Time
    Monday, 6th December, 2021 (15:30 UTC) - Monday, 6th December, 2021 (16:30 UTC)
    Room
    Plenary Room

    With emerging technologies already impacting the global labour market and some of their practical applications and risks still to be discovered, acquiring talent, and maintaining employees competent to deal with technological developments is strategically important. Access to technologies will tend to be less of a challenge than finding the manpower able to exploit them. Talent drains are common in the digital sector, as is difficulty finding the equitable conditions to manage labour-employer relationships.

    The future of work will face several changes: a shift in demand away from office support positions, machine operators and other occupations, edging towards ICT professionals; a move from more stable relationships in employment to independent, flexible or freelance employment deprived of traditional social protection benefits; a need for constant updating of skills to keep pace with evolutions in technology; a transfer of human capacities to more reflective, creative, and complex tasks rather than repetitive and labour-intensive ones. 

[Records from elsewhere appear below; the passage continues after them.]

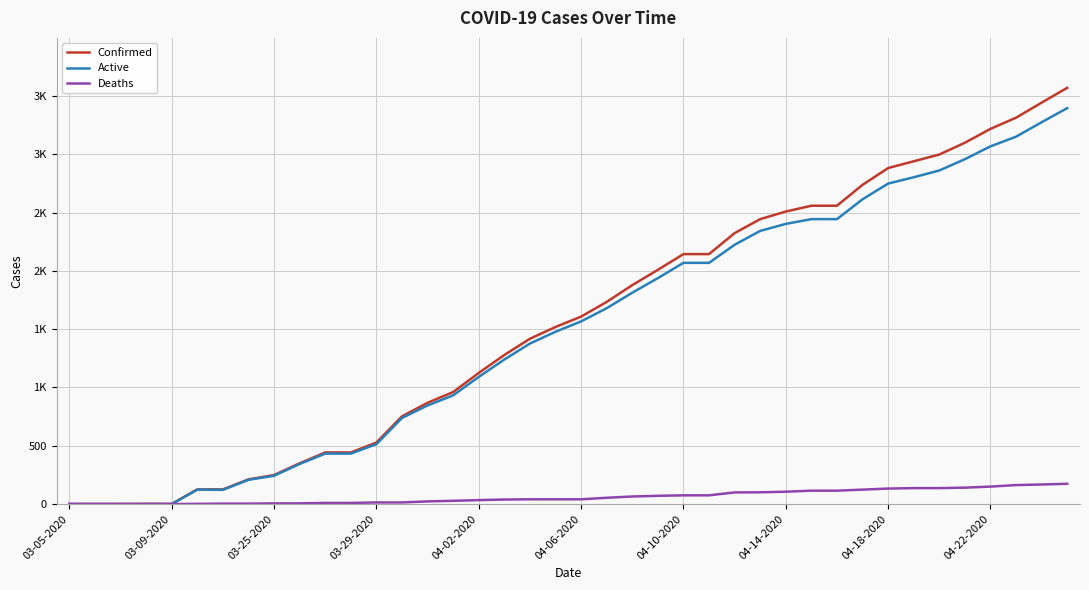

Is this an area chart (filled region under the line)?

No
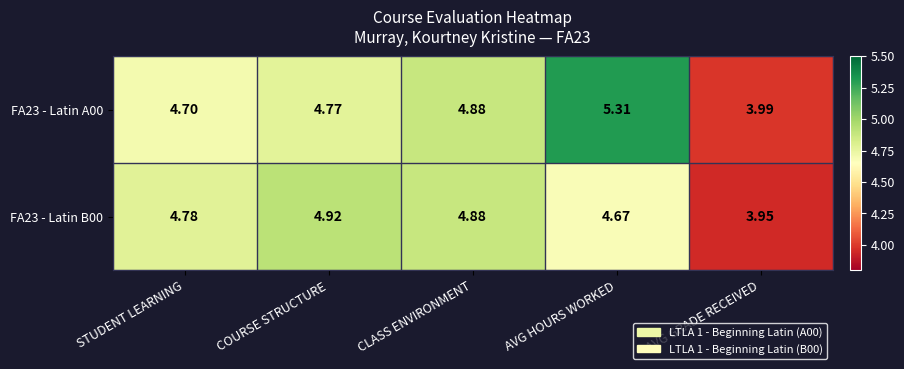

What is the greatest value displayed?

5.3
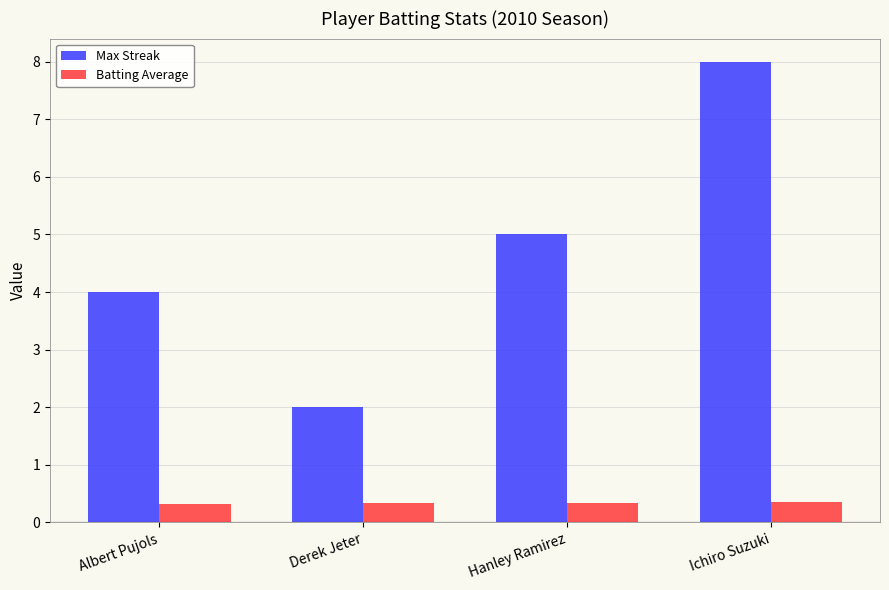

Read the Batting Average value at Derek Jeter.

0.3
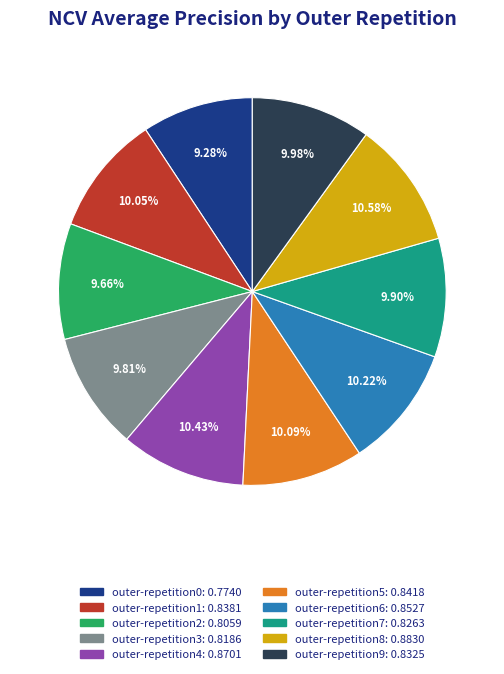

Is outer-repetition4 the majority of the pie?

No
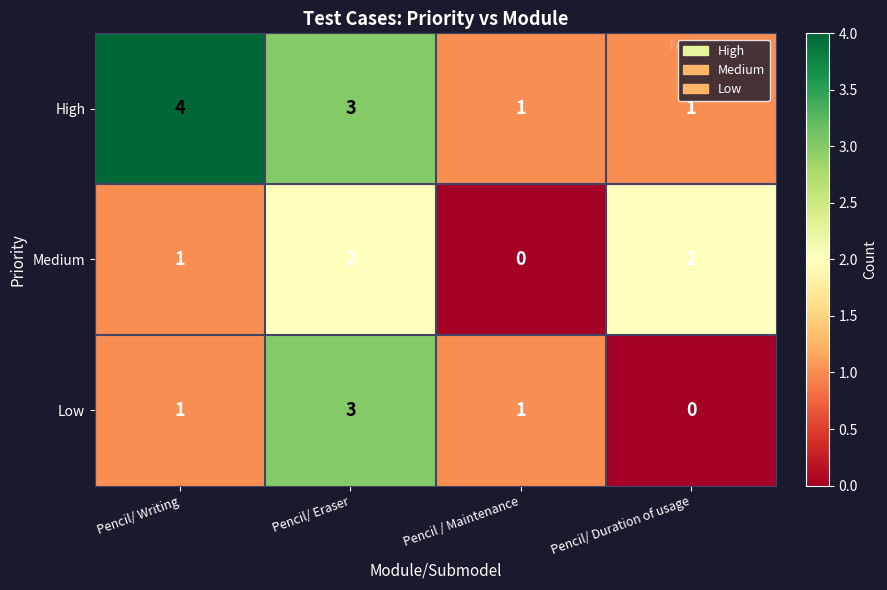

Count the High values in the range 1 to 4.

4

    However, the impact of these new technologies on labour markets and income distribution is not predetermined. The right policy mix and institutional arrangements can ensure that the benefits of innovation are shared broadly, which is an essential step to achieving the SDGs. Governments, as well as international organizations, should work together on an approach that facilitates the adoption and diffusion of new technologies while addressing their negative consequences.

    Our daily work has become not only more dependent on digital skills, but also more mobile and less dependent on geography. This challenges us to create new forms of management and to refine the balance of remote work relationships. The so-called gig economy and its implication of unstable work conditions is a related issue. A discussion is pending on how to better address the challenge of permanent employment being increasingly substituted by temporary work, and a single employer being replaced by multiple concurrent ones, in ways that affect traditional workforce protections.

    The discussion will focus on policy alternatives, from educational ones addressing early education (including STEM-focused) and constant reskilling for future employment, to ones dealing with new forms of balancing in employment relationships. The panel will reflect on policies that can help employees and society at large to manage the transition with as little disruption and as many benefits as possible.